Bronchoscopic monitoring after lung transplantation.

机构信息

The Lung Transplant Unit, St. Vincent's Hospital, Darlinghurst, NSW, Australia.

出版信息

Semin Respir Crit Care Med. 2010 Apr;31(2):208-21. doi: 10.1055/s-0030-1249117. Epub 2010 Mar 30.

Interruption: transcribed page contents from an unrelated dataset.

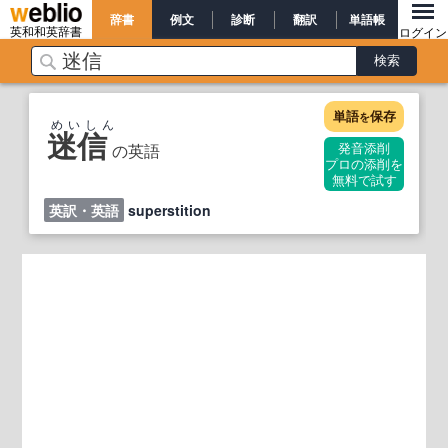
辞書
例文
診断
翻訳
単語帳
英和和英辞書
ログイン
単語
保存
を
めいしん
迷信
の英語
発音添削
プロの添削を
無料で試す
英訳・英語
superstition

DOI:10.1055/s-0030-1249117
PMID:20354933
Abstract

Despite advances in gene and immunological monitoring techniques that hold great promise for the future, fiberoptic bronchoscopy remains the gold standard to establish the presence or absence of acute pulmonary allograft rejection or infection after lung transplantation (LT). There is general agreement that clinically mandated transbronchial lung biopsies enhance diagnostic precision and have a satisfactory risk:benefit ratio in experienced hands. Surveillance transbronchial biopsies have a lower yield but may provide longitudinal insight into immunological events in the allograft, which can assist long-term management. Indeed, much of our knowledge about the significance of allograft histopathological events over time has been garnered from centers that perform routine surveillance procedures, and it is exactly the balance between individual and community benefit which underscores discussion about the value of invasive monitoring. Obliterative bronchiolitis (OB) is the most common cause of late chronic allograft dysfunction leading to death after LT. Significant OB is invariably associated with reduced graft function, denoted physiologically by the bronchiolitis obliterans syndrome (BOS). Importantly, not all BOS is due to OB; hence the move to develop an all embracing phraseology for late graft dysfunction, specifically "chronic lung allograft dysfunction" (CLAD). The major risk factor for BOS was once thought to be acute cellular rejection (ACR), but new data support an important role for lymphocytic bronchiolitis (LB) independent of so-called vascular acute rejection, albeit when diagnosed and treated. This review examines the role of fiberoptic bronchoscopy after LT as a surveillance tool versus a clinically mandated diagnostic procedure.

摘要

尽管基因和免疫监测技术的进步为未来带来了巨大的希望,但纤维支气管镜检查仍然是诊断肺移植(LT)后急性肺移植物排斥或感染的金标准。人们普遍认为,在有经验的医生手中,临床要求的经支气管肺活检可以提高诊断准确性,并且具有令人满意的风险效益比。监测性经支气管肺活检的检出率较低,但可能提供移植物免疫事件的纵向见解,有助于长期管理。事实上,我们对移植物组织病理学事件随时间变化的意义的大部分了解都是从进行常规监测程序的中心获得的,正是这种个体和社区利益之间的平衡,突显了关于侵袭性监测价值的讨论。闭塞性细支气管炎(OB)是 LT 后导致晚期慢性移植物功能障碍和死亡的最常见原因。明显的 OB 总是与移植物功能降低相关,这在生理学上表现为闭塞性细支气管炎综合征(BOS)。重要的是,并非所有 BOS 都是由 OB 引起的;因此,人们提出了一种全面的术语来描述晚期移植物功能障碍,即“慢性肺移植物功能障碍”(CLAD)。BOS 的主要危险因素曾经被认为是急性细胞排斥(ACR),但新数据支持淋巴细胞性细支气管炎(LB)在所谓的血管性急性排斥之外的重要作用,尽管在诊断和治疗时如此。这篇综述探讨了 LT 后纤维支气管镜检查作为监测工具与临床要求的诊断程序的作用。